TL;DR The Eclipse compiler generates a method signature for the lambda instance that is invalid according to the specification. Due to additional type checking code added in JDK 9 to better enforce the specification, the incorrect signature is now causing an exception when running on Java 11.


Verified with Eclipse 2019-03 as well with this code:

public class Main {    
    public static void main(String[] args) {
        getHasValue().addValueChangeListener(evt -> {});
    }

    public static HasValue<?, ?> getHasValue() {
        return null;
    }    
}

interface HasValue<E extends HasValue.ValueChangeEvent<V>,V> {    
    public static interface ValueChangeEvent<V> {}    
    public static interface ValueChangeListener<E extends HasValue.ValueChangeEvent<?>> {
        void valueChanged(E event);
    }    
    void addValueChangeListener(HasValue.ValueChangeListener<? super E> listener);
}

Even when using null as the receiver, the code fails when bootstrapping with the same error.

Using javap -v Main we can see where the problem lies. I'm seeing this in the BoostrapMethods table:

BootstrapMethods:
  0: #48 REF_invokeStatic java/lang/invoke/LambdaMetafactory.metafactory:(Ljava/lang/invoke/MethodHandles$Lookup;Ljava/lang/String;Ljava/lang/invoke/MethodType;Ljava/lang/invoke/MethodType;Ljava/lang/invoke/MethodHandle;Ljava/lang/invoke/MethodType;)Ljava/lang/invoke/CallSite;
    Method arguments:
      #50 (Lmain/HasValue$ValueChangeEvent;)V
      #53 REF_invokeStatic main/Main.lambda$0:(Ljava/lang/Object;)V
      #54 (Ljava/lang/Object;)V

Note that the last argument (constant #54) is (Ljava/lang/Object;)V, while javac generates (Lmain/HasValue$ValueChangeEvent;)V. i.e. the method signature that Eclipse wants to use for the lambda is different from what javac wants to use.

If the wanted method signature is the erasure of the target method (which seems to be the case), then the correct method signature is indeed (Lmain/HasValue$ValueChangeEvent;)V since that is the erasure of the target method, which is:

void valueChanged(E event);

Where E is E extends HasValue.ValueChangeEvent<?>, so that would be erased to HasValue.ValueChangeEvent.

The problem seems to be with ECJ, and seems to have been brought to the surface by JDK-8173587 (revision) (Unfortunately this seems to be a private ticket.) which adds extra type checks to verify that the SAM method type is actually compatible with the instantiate method type.
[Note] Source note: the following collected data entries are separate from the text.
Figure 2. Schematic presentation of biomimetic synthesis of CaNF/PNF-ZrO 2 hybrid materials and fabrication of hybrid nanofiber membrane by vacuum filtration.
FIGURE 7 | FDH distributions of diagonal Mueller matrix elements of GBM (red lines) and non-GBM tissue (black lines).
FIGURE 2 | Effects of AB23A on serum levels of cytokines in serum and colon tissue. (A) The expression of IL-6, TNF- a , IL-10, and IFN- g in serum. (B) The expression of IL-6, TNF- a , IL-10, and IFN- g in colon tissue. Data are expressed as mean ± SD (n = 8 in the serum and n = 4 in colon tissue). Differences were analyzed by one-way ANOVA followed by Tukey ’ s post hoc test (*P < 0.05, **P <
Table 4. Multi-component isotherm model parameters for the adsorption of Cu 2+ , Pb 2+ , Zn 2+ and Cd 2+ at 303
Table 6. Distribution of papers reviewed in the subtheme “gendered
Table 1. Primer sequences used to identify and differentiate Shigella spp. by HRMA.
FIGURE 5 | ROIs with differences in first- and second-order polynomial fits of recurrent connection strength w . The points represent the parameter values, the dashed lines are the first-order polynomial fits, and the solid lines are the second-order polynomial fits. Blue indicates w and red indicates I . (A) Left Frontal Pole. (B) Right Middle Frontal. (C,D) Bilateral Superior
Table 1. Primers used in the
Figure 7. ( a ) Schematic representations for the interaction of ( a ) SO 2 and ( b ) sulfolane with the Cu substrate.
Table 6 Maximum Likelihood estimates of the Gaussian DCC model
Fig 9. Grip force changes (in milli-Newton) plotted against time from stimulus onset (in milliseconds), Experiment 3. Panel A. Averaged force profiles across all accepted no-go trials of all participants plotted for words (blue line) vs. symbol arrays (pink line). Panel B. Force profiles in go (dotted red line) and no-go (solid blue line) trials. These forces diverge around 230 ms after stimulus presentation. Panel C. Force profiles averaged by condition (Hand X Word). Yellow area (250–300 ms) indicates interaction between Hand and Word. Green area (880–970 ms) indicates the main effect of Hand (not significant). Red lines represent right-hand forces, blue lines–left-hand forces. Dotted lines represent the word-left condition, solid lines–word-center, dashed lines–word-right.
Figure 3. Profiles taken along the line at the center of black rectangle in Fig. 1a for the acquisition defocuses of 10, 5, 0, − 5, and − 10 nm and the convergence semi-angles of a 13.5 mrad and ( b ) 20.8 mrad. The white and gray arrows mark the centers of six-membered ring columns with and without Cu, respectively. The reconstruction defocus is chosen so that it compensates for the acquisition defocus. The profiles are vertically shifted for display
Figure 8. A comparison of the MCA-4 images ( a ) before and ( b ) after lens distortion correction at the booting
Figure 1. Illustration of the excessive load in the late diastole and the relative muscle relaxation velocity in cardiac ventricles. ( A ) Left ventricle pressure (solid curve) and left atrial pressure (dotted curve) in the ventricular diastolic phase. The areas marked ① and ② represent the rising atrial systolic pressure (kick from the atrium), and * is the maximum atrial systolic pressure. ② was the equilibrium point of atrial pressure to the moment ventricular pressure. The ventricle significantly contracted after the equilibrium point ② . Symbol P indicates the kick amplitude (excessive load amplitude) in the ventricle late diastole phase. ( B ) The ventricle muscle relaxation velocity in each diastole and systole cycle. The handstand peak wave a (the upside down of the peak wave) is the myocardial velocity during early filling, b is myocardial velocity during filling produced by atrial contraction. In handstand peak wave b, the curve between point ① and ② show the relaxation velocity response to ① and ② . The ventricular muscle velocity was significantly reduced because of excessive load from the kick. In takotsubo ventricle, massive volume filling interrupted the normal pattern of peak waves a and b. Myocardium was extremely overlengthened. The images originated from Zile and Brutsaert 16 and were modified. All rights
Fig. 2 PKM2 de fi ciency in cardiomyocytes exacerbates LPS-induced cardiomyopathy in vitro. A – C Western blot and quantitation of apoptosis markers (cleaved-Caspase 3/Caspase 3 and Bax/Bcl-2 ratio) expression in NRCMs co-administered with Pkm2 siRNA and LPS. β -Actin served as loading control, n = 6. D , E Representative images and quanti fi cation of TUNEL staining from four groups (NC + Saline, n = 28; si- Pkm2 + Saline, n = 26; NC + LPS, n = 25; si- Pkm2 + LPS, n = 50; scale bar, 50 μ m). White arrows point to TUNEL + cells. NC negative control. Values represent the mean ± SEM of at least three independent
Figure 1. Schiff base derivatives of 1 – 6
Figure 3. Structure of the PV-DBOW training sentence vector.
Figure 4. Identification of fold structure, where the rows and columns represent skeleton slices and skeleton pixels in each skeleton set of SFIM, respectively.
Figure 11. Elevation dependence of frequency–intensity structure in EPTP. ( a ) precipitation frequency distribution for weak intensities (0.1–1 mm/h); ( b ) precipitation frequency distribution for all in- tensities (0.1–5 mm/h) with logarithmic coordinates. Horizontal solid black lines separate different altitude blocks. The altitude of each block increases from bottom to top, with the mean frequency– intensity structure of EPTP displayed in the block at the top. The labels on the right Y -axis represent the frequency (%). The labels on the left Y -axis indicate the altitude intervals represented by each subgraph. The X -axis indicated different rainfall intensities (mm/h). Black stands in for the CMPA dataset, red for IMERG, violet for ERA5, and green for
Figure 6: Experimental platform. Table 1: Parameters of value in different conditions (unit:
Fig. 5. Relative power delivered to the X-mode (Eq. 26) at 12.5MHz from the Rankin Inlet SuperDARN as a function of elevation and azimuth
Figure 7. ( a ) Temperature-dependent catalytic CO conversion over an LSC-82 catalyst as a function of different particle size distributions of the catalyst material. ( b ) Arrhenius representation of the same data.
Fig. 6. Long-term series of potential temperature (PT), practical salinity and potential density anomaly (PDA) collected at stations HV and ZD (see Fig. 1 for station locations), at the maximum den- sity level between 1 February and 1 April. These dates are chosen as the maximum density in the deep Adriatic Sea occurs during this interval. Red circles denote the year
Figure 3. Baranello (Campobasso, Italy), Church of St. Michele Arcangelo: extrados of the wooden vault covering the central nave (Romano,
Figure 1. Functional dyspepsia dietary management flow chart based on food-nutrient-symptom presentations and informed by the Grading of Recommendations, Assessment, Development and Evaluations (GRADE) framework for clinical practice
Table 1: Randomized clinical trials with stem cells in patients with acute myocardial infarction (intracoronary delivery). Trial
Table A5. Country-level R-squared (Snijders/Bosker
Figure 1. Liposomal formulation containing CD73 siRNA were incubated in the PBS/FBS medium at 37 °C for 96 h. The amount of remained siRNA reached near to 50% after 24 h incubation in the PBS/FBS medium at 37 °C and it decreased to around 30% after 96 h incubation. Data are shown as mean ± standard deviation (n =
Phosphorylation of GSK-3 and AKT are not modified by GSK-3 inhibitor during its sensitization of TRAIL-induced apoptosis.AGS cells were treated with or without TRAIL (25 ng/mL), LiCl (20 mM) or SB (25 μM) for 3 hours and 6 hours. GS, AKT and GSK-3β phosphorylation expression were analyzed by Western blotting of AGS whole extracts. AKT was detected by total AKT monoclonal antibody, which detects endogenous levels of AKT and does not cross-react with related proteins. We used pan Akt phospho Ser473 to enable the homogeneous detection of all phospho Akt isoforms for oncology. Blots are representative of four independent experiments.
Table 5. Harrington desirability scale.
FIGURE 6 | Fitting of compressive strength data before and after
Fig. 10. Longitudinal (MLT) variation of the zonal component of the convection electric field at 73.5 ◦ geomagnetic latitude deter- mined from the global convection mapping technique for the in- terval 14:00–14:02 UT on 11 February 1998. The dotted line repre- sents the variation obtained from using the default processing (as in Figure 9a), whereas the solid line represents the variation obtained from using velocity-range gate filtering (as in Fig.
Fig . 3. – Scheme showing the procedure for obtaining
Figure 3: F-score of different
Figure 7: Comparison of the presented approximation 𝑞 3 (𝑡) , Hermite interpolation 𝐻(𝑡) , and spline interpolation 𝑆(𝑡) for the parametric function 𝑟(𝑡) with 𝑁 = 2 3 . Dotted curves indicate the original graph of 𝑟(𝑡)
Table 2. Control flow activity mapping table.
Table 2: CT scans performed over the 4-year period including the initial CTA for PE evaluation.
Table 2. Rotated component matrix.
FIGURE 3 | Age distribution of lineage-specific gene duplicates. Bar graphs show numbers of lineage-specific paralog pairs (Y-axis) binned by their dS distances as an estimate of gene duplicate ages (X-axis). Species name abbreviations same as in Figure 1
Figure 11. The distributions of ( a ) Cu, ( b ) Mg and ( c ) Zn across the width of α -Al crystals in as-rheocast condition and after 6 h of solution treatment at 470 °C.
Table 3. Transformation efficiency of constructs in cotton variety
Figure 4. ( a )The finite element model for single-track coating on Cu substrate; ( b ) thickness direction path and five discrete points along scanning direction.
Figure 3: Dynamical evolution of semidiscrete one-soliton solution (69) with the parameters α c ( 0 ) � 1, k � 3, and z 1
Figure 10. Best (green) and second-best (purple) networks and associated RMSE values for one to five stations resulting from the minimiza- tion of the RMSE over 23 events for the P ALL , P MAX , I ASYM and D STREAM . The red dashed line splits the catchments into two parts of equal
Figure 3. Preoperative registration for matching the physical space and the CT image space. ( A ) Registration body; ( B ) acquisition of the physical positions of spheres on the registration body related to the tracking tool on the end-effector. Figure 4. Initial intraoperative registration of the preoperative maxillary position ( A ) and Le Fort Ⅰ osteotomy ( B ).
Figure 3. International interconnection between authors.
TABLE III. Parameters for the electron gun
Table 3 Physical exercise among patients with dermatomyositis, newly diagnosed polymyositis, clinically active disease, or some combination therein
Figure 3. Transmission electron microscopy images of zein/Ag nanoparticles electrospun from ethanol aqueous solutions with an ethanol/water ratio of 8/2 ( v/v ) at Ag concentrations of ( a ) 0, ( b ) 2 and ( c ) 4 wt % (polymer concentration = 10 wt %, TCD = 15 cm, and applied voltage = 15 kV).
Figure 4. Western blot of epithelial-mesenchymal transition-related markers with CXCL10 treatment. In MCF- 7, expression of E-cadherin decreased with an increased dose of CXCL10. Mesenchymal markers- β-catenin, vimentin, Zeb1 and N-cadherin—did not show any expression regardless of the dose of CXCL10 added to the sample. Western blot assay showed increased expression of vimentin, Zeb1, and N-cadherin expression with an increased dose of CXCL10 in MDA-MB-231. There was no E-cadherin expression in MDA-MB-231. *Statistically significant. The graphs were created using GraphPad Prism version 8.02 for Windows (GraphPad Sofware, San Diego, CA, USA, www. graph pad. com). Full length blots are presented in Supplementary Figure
According to the documentation of LambdaMetafactory::metafactory the instantiated method type must be the same, or a specialization of the SAM method type:

instantiatedMethodType - The signature and return type that should be enforced dynamically at invocation time. This may be the same as samMethodType, or may be a specialization of it.

which the method type generated by ECJ is evidently not, so this ends up throwing an exception. (though, to be fair, I don't see defined anywhere what constitutes a "specialization" in this case). I've reported this on the Eclipse bugzilla here: https://bugs.eclipse.org/bugs/show_bug.cgi?id=546161

I'm guessing this change was made somewhere in JDK 9, since source code was already modular at that point, and the date of the revision is fairly early (February 2017).

Since javac generates the correct method signature, you could switch to that for the time being as a workaround.